Y, con todas sus luces y sombras, con sus evidentes contradicciones, las organizaciones solidarias generaban y constituían un tupido entramado de relaciones, un tejido social fundamental para articular la comunidad, para garantizar la cohesión, para sostener la arquitectura convivencial de nuestros pueblos y ciudades. Eran parte fundamental del imprescindible capital social de nuestras comunidades.
La pérdida de esos miles de pequeñas organizaciones constituye, en consecuencia, un tremendo desastre social, tanto mayor cuanto que nuestra sociedad viene saliendo -no nos atrevemos a asegurar que ya lo haya concluido- de un largo tiempo de silencio, del largo invierno de cuarenta años de franquismo, de la represión de todo lo que pudiera oler a pensamiento crítico, a iniciativa social, a democracia y participación.

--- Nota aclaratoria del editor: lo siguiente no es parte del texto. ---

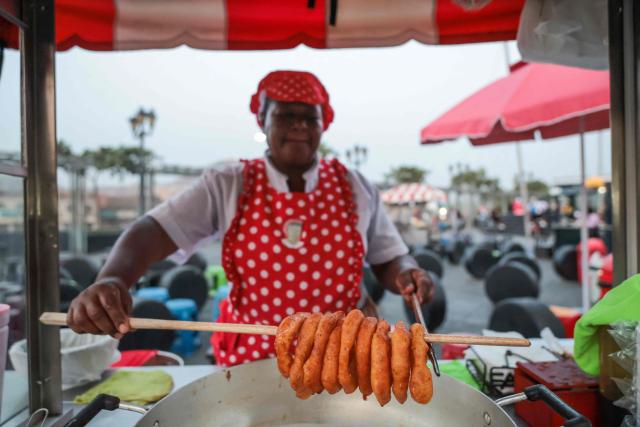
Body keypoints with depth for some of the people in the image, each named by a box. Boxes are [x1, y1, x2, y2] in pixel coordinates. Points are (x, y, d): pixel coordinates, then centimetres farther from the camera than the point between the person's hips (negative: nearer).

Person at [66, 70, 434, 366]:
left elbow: (390, 261, 2)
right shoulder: (227, 186, -7)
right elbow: (155, 231, -16)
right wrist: (111, 279, -35)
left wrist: (406, 275, -19)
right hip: (249, 357, 0)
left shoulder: (355, 188, -4)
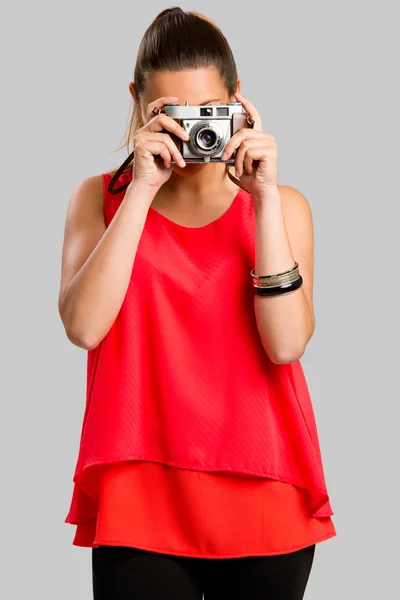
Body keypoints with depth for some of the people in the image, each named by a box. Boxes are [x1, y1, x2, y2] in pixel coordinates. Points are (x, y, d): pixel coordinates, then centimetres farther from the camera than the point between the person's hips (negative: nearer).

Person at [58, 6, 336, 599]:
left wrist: (264, 197, -15)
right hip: (139, 503, 0)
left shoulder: (282, 205, 5)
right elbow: (83, 327, -12)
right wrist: (142, 190, -14)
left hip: (263, 502, 1)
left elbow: (286, 344, -11)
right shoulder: (102, 198, 5)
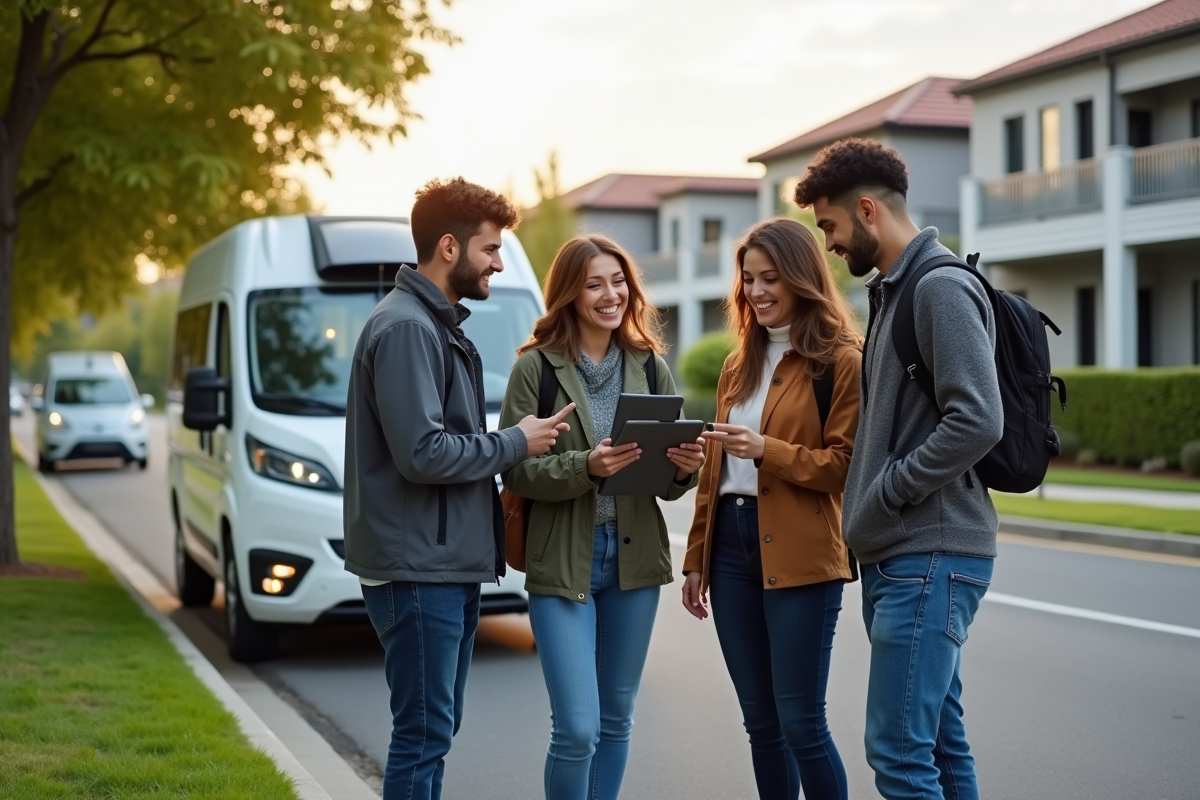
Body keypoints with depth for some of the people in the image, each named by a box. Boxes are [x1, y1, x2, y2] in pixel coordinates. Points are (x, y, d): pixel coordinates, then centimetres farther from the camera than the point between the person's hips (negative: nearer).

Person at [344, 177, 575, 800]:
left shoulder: (438, 325, 17)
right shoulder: (405, 328, -15)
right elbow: (422, 454, -23)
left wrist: (512, 446, 9)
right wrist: (515, 443, -12)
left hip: (451, 563, 10)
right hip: (417, 568, -10)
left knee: (437, 730, 15)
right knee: (423, 736, -5)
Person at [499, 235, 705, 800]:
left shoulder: (649, 365, 7)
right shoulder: (536, 367, -6)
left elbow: (666, 479, 10)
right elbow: (515, 471, -10)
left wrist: (685, 469, -12)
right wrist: (585, 467, -24)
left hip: (634, 559, 4)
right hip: (562, 563, -4)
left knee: (616, 720, 13)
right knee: (577, 729, -8)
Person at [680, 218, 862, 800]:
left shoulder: (840, 361, -4)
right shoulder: (739, 365, 17)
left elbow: (845, 466, -9)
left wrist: (768, 450, -21)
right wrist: (696, 557, 15)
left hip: (800, 556, -6)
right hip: (731, 547, 6)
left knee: (800, 722, -5)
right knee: (760, 721, 10)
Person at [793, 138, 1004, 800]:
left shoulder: (943, 287, -13)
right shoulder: (892, 290, 17)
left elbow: (978, 421, -23)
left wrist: (884, 492, -15)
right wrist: (869, 508, 11)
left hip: (931, 554, -10)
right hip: (895, 554, 10)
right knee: (939, 741, 14)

Así como la debilidad de un inacabado Estado de Bienestar parece estar facilitando su desmontaje por el neoliberalismo, la fragilidad de nuestra democracia, la ausencia de valores, habilidades y hábitos participativos, facilita igualmente la callada desaparición del tejido asociativo sin que parezca importar demasiado.

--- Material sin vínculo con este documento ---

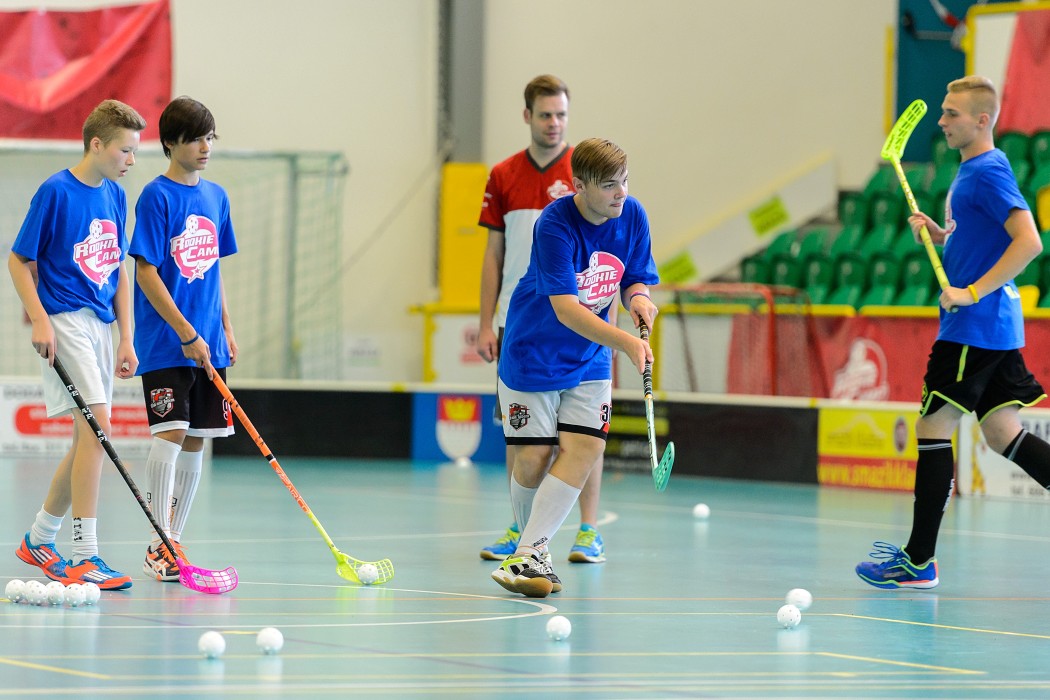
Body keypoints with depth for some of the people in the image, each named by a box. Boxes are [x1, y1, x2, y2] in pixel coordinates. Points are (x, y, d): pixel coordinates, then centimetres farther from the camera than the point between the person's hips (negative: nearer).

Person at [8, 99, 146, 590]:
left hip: (102, 324, 8)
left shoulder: (115, 196, 12)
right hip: (65, 321, -8)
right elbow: (19, 260, -5)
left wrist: (126, 338, 13)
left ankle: (39, 539, 28)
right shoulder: (56, 191, -9)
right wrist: (40, 320, -15)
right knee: (97, 427, -18)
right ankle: (84, 558, -17)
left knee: (88, 442, 11)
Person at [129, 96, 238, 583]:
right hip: (164, 342, -7)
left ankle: (172, 543, 15)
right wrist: (187, 334, -16)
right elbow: (146, 273, -12)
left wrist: (225, 328, 12)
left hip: (207, 345, 7)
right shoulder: (157, 196, -9)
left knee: (196, 440, 7)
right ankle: (159, 547, -9)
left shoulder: (216, 197, 12)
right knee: (169, 434, -14)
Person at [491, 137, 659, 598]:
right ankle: (533, 549, 18)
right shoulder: (555, 224, -25)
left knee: (583, 448, -13)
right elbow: (565, 307, -32)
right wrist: (623, 341, -44)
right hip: (531, 353, -4)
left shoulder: (632, 216, -7)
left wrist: (638, 298, -19)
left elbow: (637, 279, 7)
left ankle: (527, 557, -16)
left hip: (590, 358, 4)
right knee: (532, 459, -4)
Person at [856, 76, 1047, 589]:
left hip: (975, 325, -10)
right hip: (997, 328, 10)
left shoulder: (989, 172, -15)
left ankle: (919, 561, 0)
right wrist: (936, 234, 9)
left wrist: (973, 292, -24)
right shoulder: (970, 170, 16)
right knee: (1003, 434, 10)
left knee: (933, 427, -5)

La debilidad y la atomización de las propias organizaciones, la dependencia y el clientelismo, han contribuido a mantener el silencio de las entidades, que solo en contadas ocasiones, cuando la crisis ya estaba avanzada y el daño -en buena parte- hecho, siempre de forma excesivamente respetuosa hacia los poderes públicos, cuando no temerosa de su reacción y sus represalias, se han atrevido a salir a la calle, a levantar la voz, a protestar y denunciar el olvido de las administraciones.
Pero si la respuesta de las organizaciones ha sido inexistente o tímida, la actitud de los poderes públicos, de los partidos políticos, de los gobiernos locales, regionales y nacionales, ha sido vergonzosa. No han tenido el menor escrúpulo en meter la tijera a los presupuestos sociales, en cerrar el grifo de los recursos a las mismas entidades a las que alentaron y de las que se valieron para poner en pie -a precio de mano de obra barata- los servicios, programas y proyectos sociales dirigidos a las personas y grupos vulnerables que eran de su propia responsabilidad política y competencia administrativa. Así, junto al colapso de las entidades se ha producido el abandono de esas personas y grupos que, de esa manera, han sido doblemente golpeadas por la crisis.
Y tampoco hemos escuchado voces políticas lamentando la pérdida de ese tejido asociativo articulador de la comunidad. Probablemente, para muchos (y muchas) de nuestros gobernantes ha sido más bien un alivio ver como se debilitaba o desaparecía la iniciativa social organizada cuya contestación o crítica siempre han temido. No tuvieron recato en ponerse la medalla o sacarse la foto cuando había que inaugurar programas o eventos, pero callan culpables cuando se cierran.
El colapso de las organizaciones solidarias significa que la democracia en nuestro país es hoy más débil, más frágil, menos democrática y participativa.
Claro que, para quienes puedan estar frotándose las manos por esta pérdida de protagonismo ciudadano, conviene advertir que ya están naciendo nuevos movimientos y nuevas formas organizativas.
Como no podía ser de otra manera, como ha ocurrido siempre a lo largo de la historia, las iniciativas ciudadanas se transforman, mutan, se reinventan para adecuarse a un nuevo tiempo. Y son miles los nuevos grupos ciudadanos, las nuevas organizaciones,que están naciendo y cristalizando, más independientes, más sabias, más críticas, más capaces de transformar la realidad, de cambiar el mundo.